Amount: up to $ 161 million


  • • On August 4, 2017, Celyad announced that, following encouraging initial results of the THINK trial, which have led to increased confidence in the long-term potential of Celyad’s CAR-T assets, the company has amended its existing agreements with Celdara Medical and Dartmouth College. Under the amended agreements Celyad will receive an increased share of future revenues generated by these assets, including revenues from its sublicensees.

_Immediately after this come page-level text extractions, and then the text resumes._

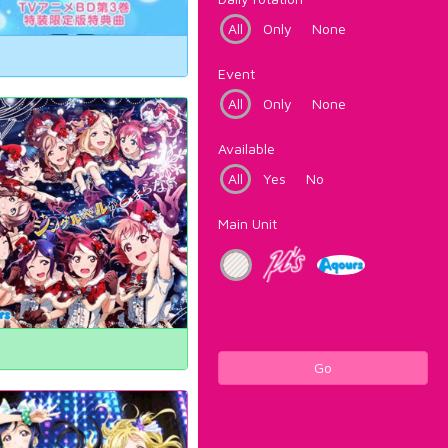
All
Only
None
Event
All
Only
None
Available
All
Yes
No
Main Unit
Go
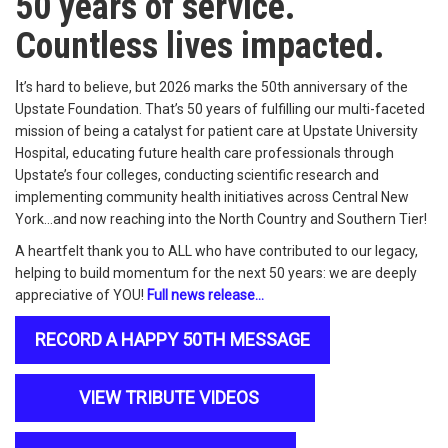
50 years of service.
Countless lives impacted.
I
t’s hard to believe, but 2026 marks the 50th anniversary of the
Upstate Foundation. That’s 50 years of fulfilling our multi-faceted
mission of being a catalyst for patient care at Upstate University
Hospital, educating future health care professionals through
Upstate’s four colleges, conducting scientific research and
implementing community health initiatives across Central New
York…and now reaching into the North Country and Southern Tier!
A heartfelt thank you to ALL who have contributed to our legacy,
helping to build momentum for the next 50 years: we are deeply
appreciative of YOU!
Full news release…
RECORD A HAPPY 50TH MESSAGE
VIEW TRIBUTE VIDEOS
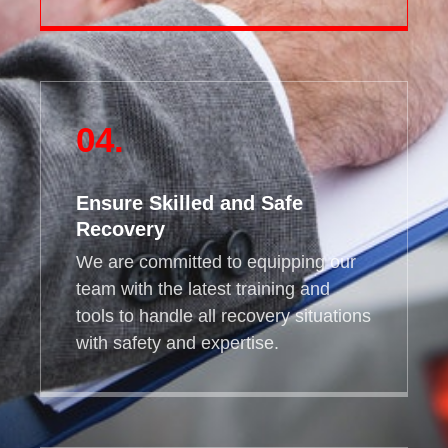
04.
Ensure Skilled and Safe
Recovery
We are committed to equipping our
team with the latest training and
tools to handle all recovery situations
with safety and expertise.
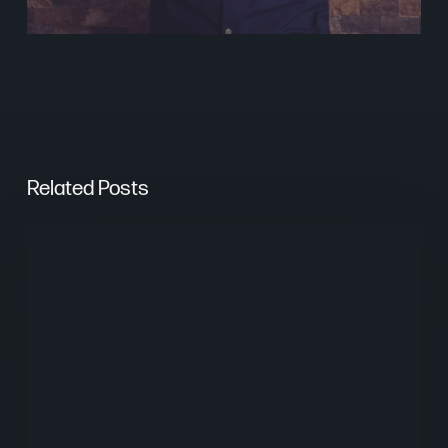
Related Posts
The
Psychology
of
Website
UX
Design
in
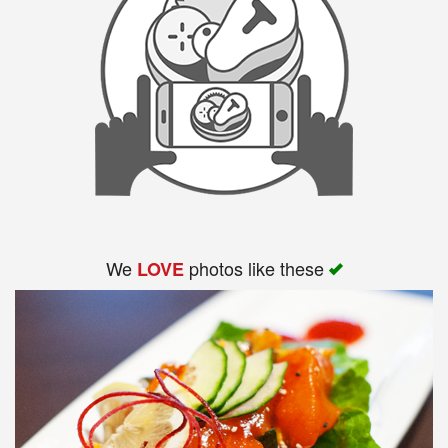
We
photos like these
LOVE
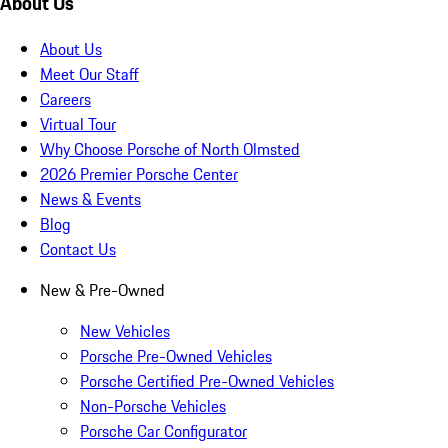
About Us
About Us
Meet Our Staff
Careers
Virtual Tour
Why Choose Porsche of North Olmsted
2026 Premier Porsche Center
News & Events
Blog
Contact Us
New & Pre-Owned
New Vehicles
Porsche Pre-Owned Vehicles
Porsche Certified Pre-Owned Vehicles
Non-Porsche Vehicles
Porsche Car Configurator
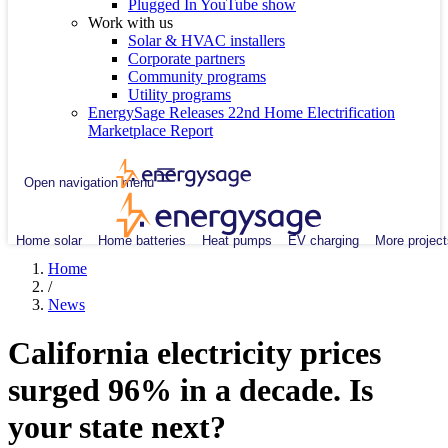
Plugged In YouTube show
Work with us
Solar & HVAC installers
Corporate partners
Community programs
Utility programs
EnergySage Releases 22nd Home Electrification
Marketplace Report
Open navigation menu
Home solar
Home batteries
Heat pumps
EV charging
More project
Home
/
News
California electricity prices
surged 96% in a decade. Is
your state next?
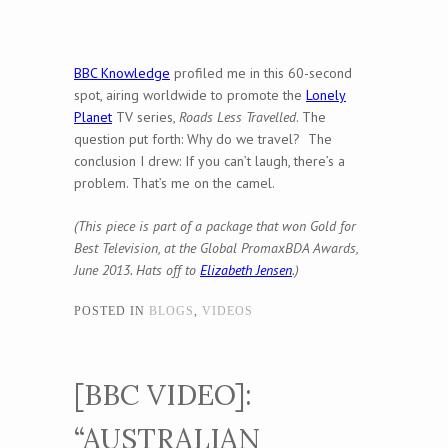
BBC Knowledge
profiled me in this 60-second
spot, airing worldwide to promote the
Lonely
Planet
TV series,
Roads Less Travelled
. The
question put forth: Why do we travel? The
conclusion I drew: If you can’t laugh, there’s a
problem. That’s me on the camel.
(This piece is part of a package that won Gold for
Best Television, at the Global PromaxBDA Awards,
June 2013. Hats off to
Elizabeth Jensen
.)
POSTED IN
BLOGS
,
VIDEOS
[BBC VIDEO]:
“AUSTRALIAN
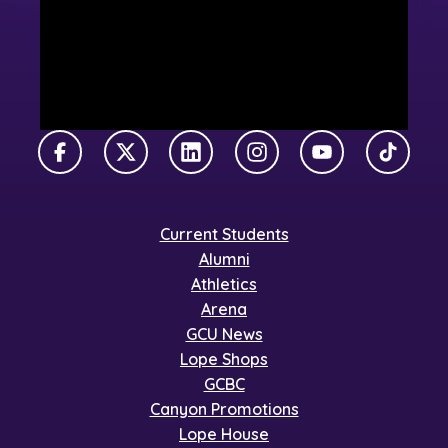
Facebook
X Twitter
LinkedIn
Instagram
YouTube
TikTok
Current Students
Alumni
Athletics
Arena
GCU News
Lope Shops
GCBC
Canyon Promotions
Lope House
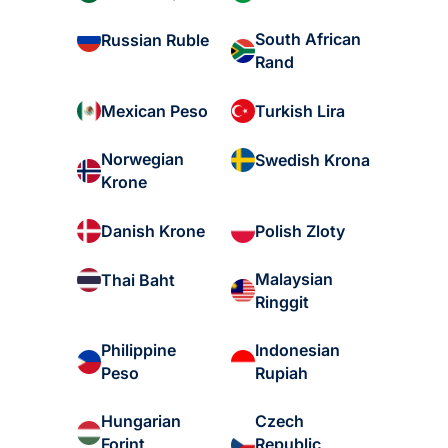
South African
Russian Ruble
Rand
Mexican Peso
Turkish Lira
Norwegian
Swedish Krona
Krone
Danish Krone
Polish Zloty
Malaysian
Thai Baht
Ringgit
Philippine
Indonesian
Peso
Rupiah
Hungarian
Czech
Forint
Republic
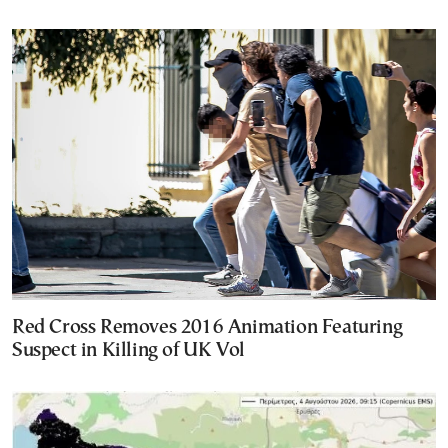
Red Cross Removes 2016 Animation Featuring
Suspect in Killing of UK Vol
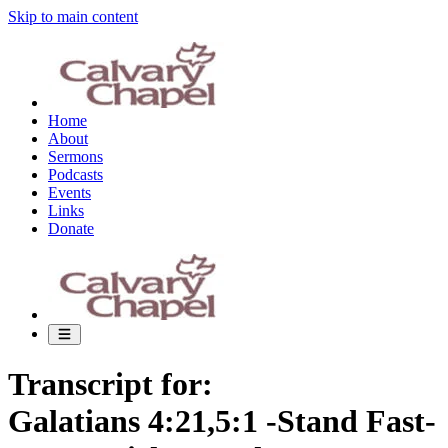
Skip to main content
Home
About
Sermons
Podcasts
Events
Links
Donate
Transcript for:
Galatians 4:21,5:1 -Stand Fast-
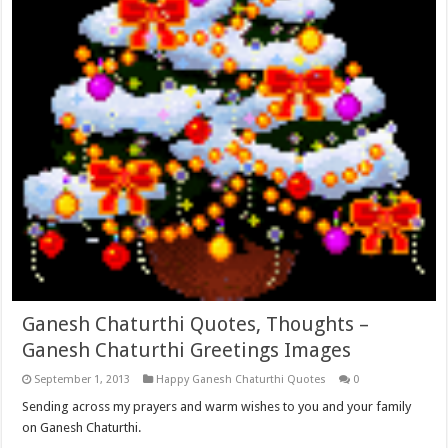
Ganesh Chaturthi Quotes, Thoughts –
Ganesh Chaturthi Greetings Images
September 1, 2013
Happy Ganesh Chaturthi Quotes
0
Sending across my prayers and warm wishes to you and your family
on Ganesh Chaturthi.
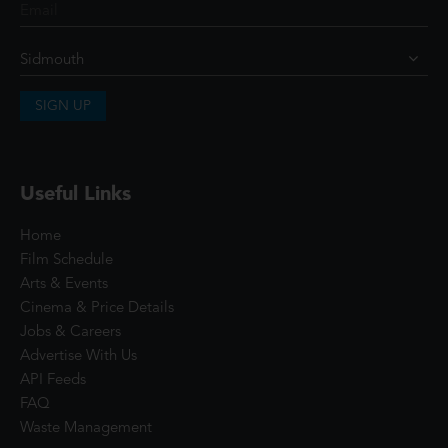
SIGN UP
Useful Links
Home
Film Schedule
Arts & Events
Cinema & Price Details
Jobs & Careers
Advertise With Us
API Feeds
FAQ
Waste Management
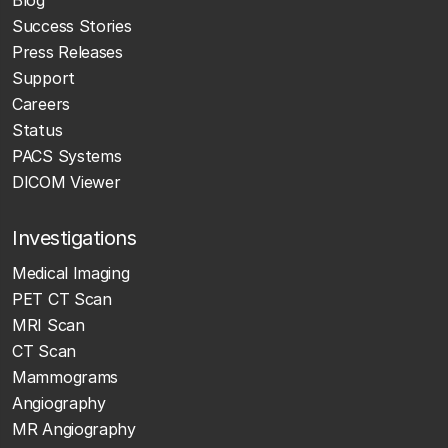
Success Stories
Press Releases
Support
Careers
Status
PACS Systems
DICOM Viewer
Investigations
Medical Imaging
PET CT Scan
MRI Scan
CT Scan
Mammograms
Angiography
MR Angiography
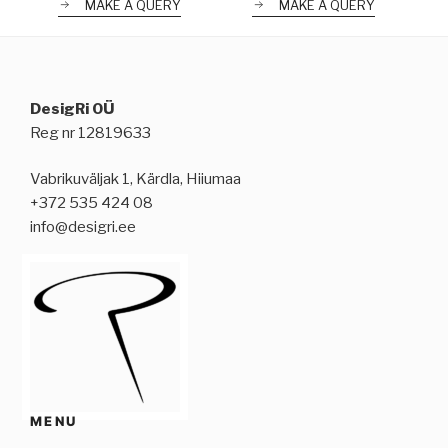
MAKE A QUERY
MAKE A QUERY
DesigRi OÜ
Reg nr 12819633
Vabrikuväljak 1, Kärdla, Hiiumaa
+372 535 424 08
info@desigri.ee
MENU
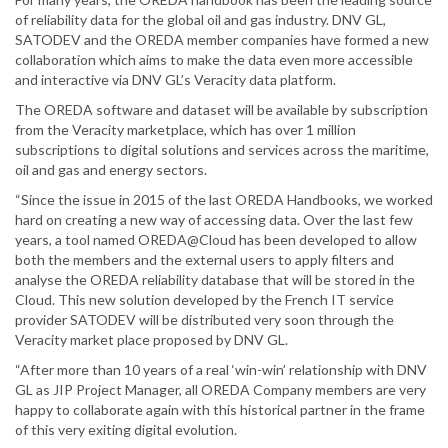
of reliability data for the global oil and gas industry. DNV GL,
SATODEV and the OREDA member companies have formed a new
collaboration which aims to make the data even more accessible
and interactive via DNV GL’s Veracity data platform.
The OREDA software and dataset will be available by subscription
from the Veracity marketplace, which has over 1 million
subscriptions to digital solutions and services across the maritime,
oil and gas and energy sectors.
“Since the issue in 2015 of the last OREDA Handbooks, we worked
hard on creating a new way of accessing data. Over the last few
years, a tool named OREDA@Cloud has been developed to allow
both the members and the external users to apply filters and
analyse the OREDA reliability database that will be stored in the
Cloud. This new solution developed by the French IT service
provider SATODEV will be distributed very soon through the
Veracity market place proposed by DNV GL.
“After more than 10 years of a real ‘win-win’ relationship with DNV
GL as JIP Project Manager, all OREDA Company members are very
happy to collaborate again with this historical partner in the frame
of this very exiting digital evolution.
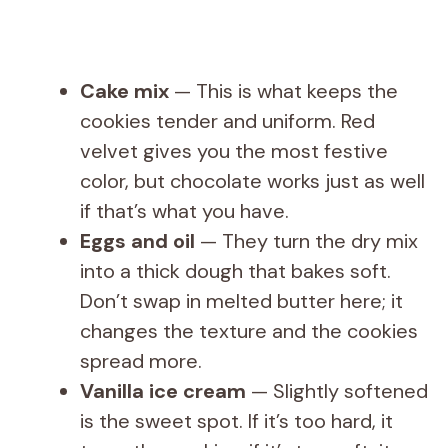
Cake mix
— This is what keeps the
cookies tender and uniform. Red
velvet gives you the most festive
color, but chocolate works just as well
if that’s what you have.
Eggs and oil
— They turn the dry mix
into a thick dough that bakes soft.
Don’t swap in melted butter here; it
changes the texture and the cookies
spread more.
Vanilla ice cream
— Slightly softened
is the sweet spot. If it’s too hard, it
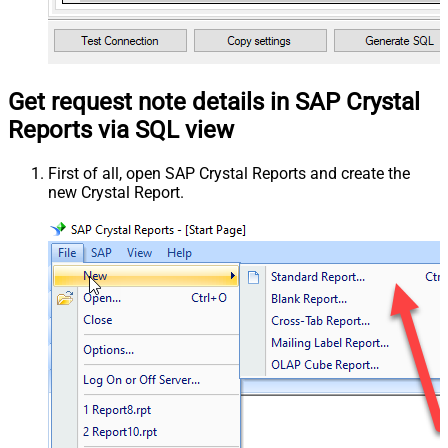
Get request note details in SAP Crystal
Reports via SQL view
First of all, open SAP Crystal Reports and create the
new Crystal Report.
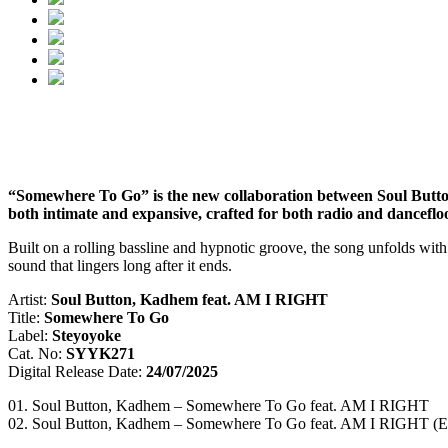
“Somewhere To Go” is the new collaboration between Soul Button
both intimate and expansive, crafted for both radio and danceflo
Built on a rolling bassline and hypnotic groove, the song unfolds wit
sound that lingers long after it ends.
Artist:
Soul Button, Kadhem feat. AM I RIGHT
Title:
Somewhere To Go
Label:
Steyoyoke
Cat. No:
SYYK271
Digital Release Date:
24/07/2025
01. Soul Button, Kadhem – Somewhere To Go feat. AM I RIGHT
02. Soul Button, Kadhem – Somewhere To Go feat. AM I RIGHT (E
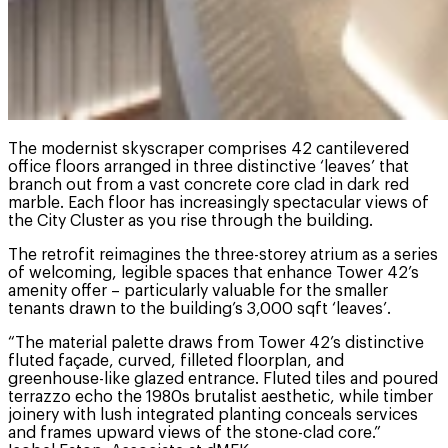
The modernist skyscraper comprises 42 cantilevered
office floors arranged in three distinctive ‘leaves’ that
branch out from a vast concrete core clad in dark red
marble. Each floor has increasingly spectacular views of
the City Cluster as you rise through the building.
The retrofit reimagines the three-storey atrium as a series
of welcoming, legible spaces that enhance Tower 42’s
amenity offer – particularly valuable for the smaller
tenants drawn to the building’s 3,000 sqft ‘leaves’.
“The material palette draws from Tower 42’s distinctive
fluted façade, curved, filleted floorplan, and
greenhouse-like glazed entrance. Fluted tiles and poured
terrazzo echo the 1980s brutalist aesthetic, while timber
joinery with lush integrated planting conceals services
and frames upward views of the stone-clad core.”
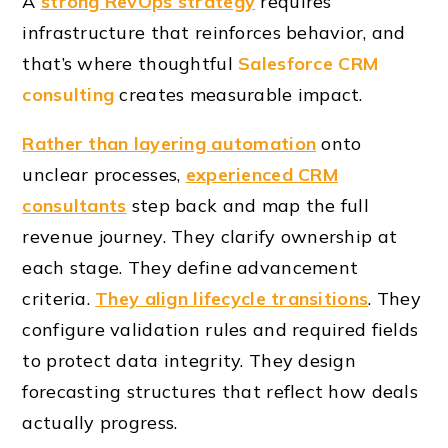
A
strong RevOps strategy
requires
infrastructure that reinforces behavior, and
that’s where thoughtful
Salesforce CRM
consulting
creates measurable impact.
Rather than layering automation
onto
unclear processes,
experienced CRM
consultants
step back and map the full
revenue journey. They clarify ownership at
each stage. They define advancement
criteria.
They align lifecycle transitions
. They
configure validation rules and required fields
to protect data integrity. They design
forecasting structures that reflect how deals
actually progress.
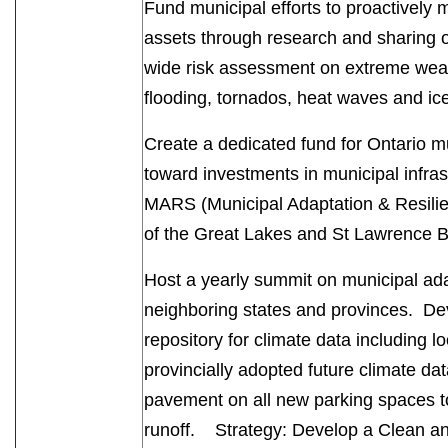
Fund municipal efforts to proactively 
assets through research and sharing o
wide risk assessment on extreme weat
flooding, tornados, heat waves and ic
Create a dedicated fund for Ontario mu
toward investments in municipal infra
MARS (Municipal Adaptation & Resilienc
of the Great Lakes and St Lawrence 
Host a yearly summit on municipal ada
neighboring states and provinces. De
repository for climate data including l
provincially adopted future climate d
pavement on all new parking spaces t
runoff. Strategy: Develop a Clean a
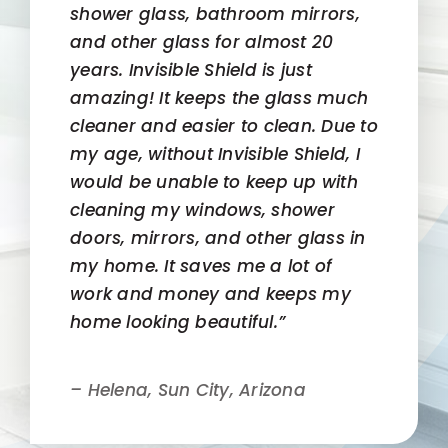
shower glass, bathroom mirrors,
and other glass for almost 20
years. Invisible Shield is just
amazing! It keeps the glass much
cleaner and easier to clean. Due to
my age, without Invisible Shield, I
would be unable to keep up with
cleaning my windows, shower
doors, mirrors, and other glass in
my home. It saves me a lot of
work and money and keeps my
home looking beautiful.”
– Helena, Sun City, Arizona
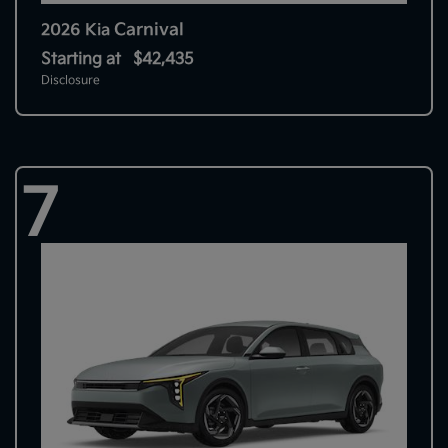
Carnival
2026 Kia
Starting at
$42,435
Disclosure
7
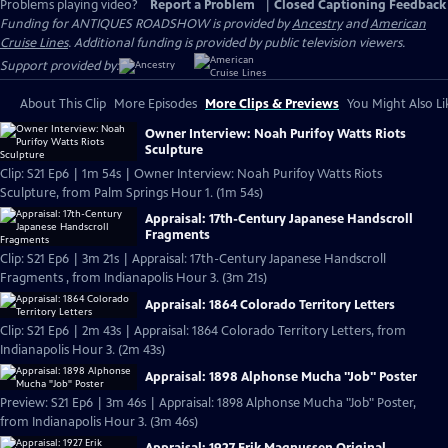
Problems playing video?
Report a Problem
|
Closed Captioning Feedback
Funding for ANTIQUES ROADSHOW is provided by
Ancestry
and
American
Cruise Lines
. Additional funding is provided by public television viewers.
Support provided by:
About This Clip
More Episodes
More Clips & Previews
You Might Also Li
Owner Interview: Noah Purifoy Watts Riots
Sculpture
Clip: S21 Ep6 | 1m 54s | Owner Interview: Noah Purifoy Watts Riots
Sculpture, from Palm Springs Hour 1. (1m 54s)
Appraisal: 17th-Century Japanese Handscroll
Fragments
Clip: S21 Ep6 | 3m 21s | Appraisal: 17th-Century Japanese Handscroll
Fragments , from Indianapolis Hour 3. (3m 21s)
Appraisal: 1864 Colorado Territory Letters
Clip: S21 Ep6 | 2m 43s | Appraisal: 1864 Colorado Territory Letters, from
Indianapolis Hour 3. (2m 43s)
Appraisal: 1898 Alphonse Mucha "Job" Poster
Preview: S21 Ep6 | 3m 46s | Appraisal: 1898 Alphonse Mucha "Job" Poster,
from Indianapolis Hour 3. (3m 46s)
Appraisal: 1927 Erik Magnussen Original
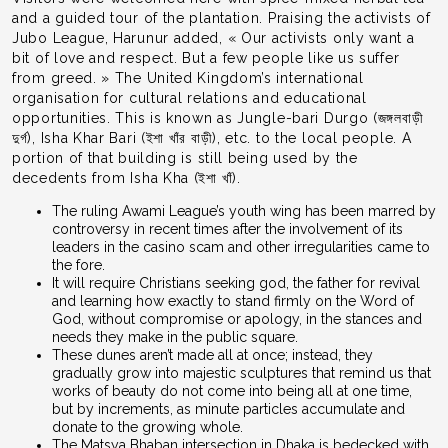
and a guided tour of the plantation. Praising the activists of
Jubo League, Harunur added, « Our activists only want a
bit of love and respect. But a few people like us suffer
from greed. » The United Kingdom’s international
organisation for cultural relations and educational
opportunities. This is known as Jungle-bari Durgo (জঙ্গলবাড়ী
দুর্গ), Isha Khar Bari (ইশা খাঁর বাড়ী), etc. to the local people. A
portion of that building is still being used by the
decedents from Isha Kha (ইশা খাঁ).
The ruling Awami League’s youth wing has been marred by
controversy in recent times after the involvement of its
leaders in the casino scam and other irregularities came to
the fore.
It will require Christians seeking god, the father for revival
and learning how exactly to stand firmly on the Word of
God, without compromise or apology, in the stances and
needs they make in the public square.
These dunes aren’t made all at once; instead, they
gradually grow into majestic sculptures that remind us that
works of beauty do not come into being all at one time,
but by increments, as minute particles accumulate and
donate to the growing whole.
The Matsya Bhaban intersection in Dhaka is bedecked with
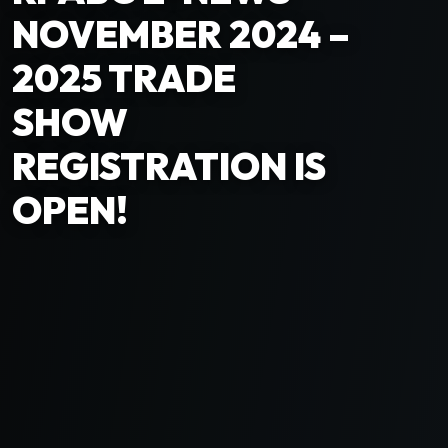
NOVEMBER 2024 –
2025 TRADE
SHOW
REGISTRATION IS
OPEN!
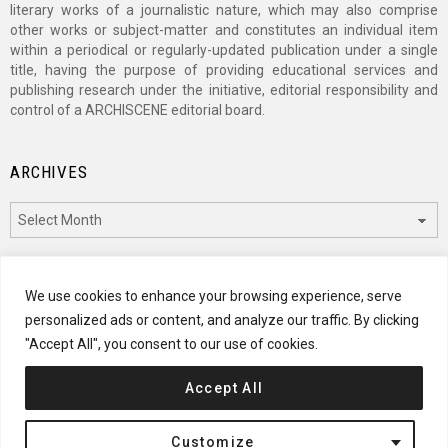
literary works of a journalistic nature, which may also comprise
other works or subject-matter and constitutes an individual item
within a periodical or regularly-updated publication under a single
title, having the purpose of providing educational services and
publishing research under the initiative, editorial responsibility and
control of a ARCHISCENE editorial board.
ARCHIVES
Archives
CATEGORIES
We use cookies to enhance your browsing experience, serve
personalized ads or content, and analyze our traffic. By clicking
Categories
"Accept All", you consent to our use of cookies.
Accept All
© 2024 ARCHISCENE
Customize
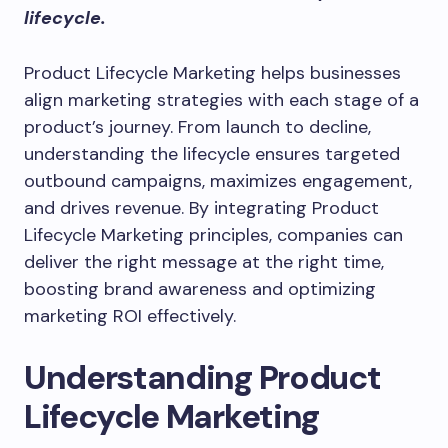
lifecycle.
Product Lifecycle Marketing helps businesses
align marketing strategies with each stage of a
product’s journey. From launch to decline,
understanding the lifecycle ensures targeted
outbound campaigns, maximizes engagement,
and drives revenue. By integrating Product
Lifecycle Marketing principles, companies can
deliver the right message at the right time,
boosting brand awareness and optimizing
marketing ROI effectively.
Understanding Product
Lifecycle Marketing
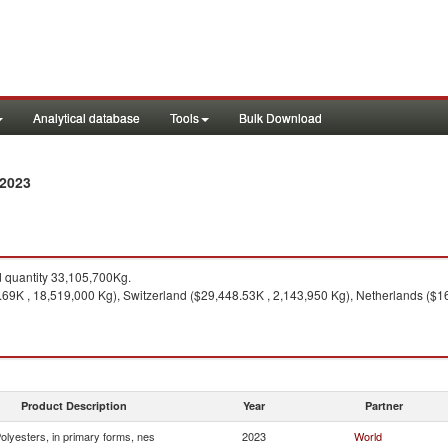
Analytical database
Tools
Bulk Download
 2023
quantity 33,105,700Kg.
9K , 18,519,000 Kg), Switzerland ($29,448.53K , 2,143,950 Kg), Netherlands ($16,
Product Description
Year
Partner
olyesters, in primary forms, nes
2023
World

  • In return, Celyad will pay Celdara Medical and Dartmouth College an upfront payment of $12.5 million (€10.6 million) and $12.5 million worth of Celyad shares at a share price of €32.35 corresponding to a 14% premium versus last trading day.
  • Celyad obtained access to its CAR-T NKR cell drug product candidates and related technology, including technology licensed from Dartmouth College, in January 2015, through its acquisition of OnCyte from Celdara Medical. This portfolio included three autologous CAR-T cell therapy products and an allogeneic T cell platform. Since the acquisition, Celyad has focused on further developing the portfolio and is currently in pre-clinical or clinical phase for a number of product candidates.
  • • On January 6, 2015, Cardio3 BioSciences announced the acquisition of OnCyte, the oncology division of privately-held U.S. biotechnology company Celdara Medical, and its portfolio of immuno-oncology product candidates.
  • Cardio3 BioSciences acquires OnCyte for an upfront payment of $ 10 million, of which $ 4 million will be paid in C3BS shares. For the successful development of the most advanced product CM-CS1, Celdara could receive up to $ 50 million in development and regulatory milestones until market approval. Celdara will be eligible to additional payments on the other products upon achievement of development and regulatory milestones totalling up to $ 21 million per product. In addition, Celdara will receive up to $ 80 million in sales milestones when net sales will exceed $ 1 billion and royalties ranging from 5 to 8%.


  • The Chimeric Antigen Receptor (CAR) technology developed by OnCyte uses human Natural Killer cell (NK cell) receptors which, unlike traditional CAR technologies, have the potential to target a broad range of liquid and solid cancers via a human natural receptor that targets ligands present on most tumor types. The research underlying this technology was originally conducted by Dartmouth College Professor Charles Sentman, and has been published in numerous peer-reviewed publications such as Journal of Immunology, Cancer Research and Blood.
  •  OnCyte’s most advanced autologous CAR T-Cell drug candidate, CM-CS1, uses a specific human Natural Killer cell receptor, NKG2D, that targets tumor antigens expressed in most liquid and solid cancers. CM-CS1 has an active Investigational New Drug (IND) clearance with the FDA for a Phase I clinical trial in hematologic malignancies and the company plans to begin enrolling patients in Q1 2015. The CM-CS1 Phase I study is expected to be completed in the second quarter of 2016.
  • OnCyte has two CAR T-Cell programs targeting other cancer cell ligands in pre-clinical development, as well as an allogeneic T-Cell platform, which enables almost any CAR T-Cell therapy to be made into an “off-the-shelf” product.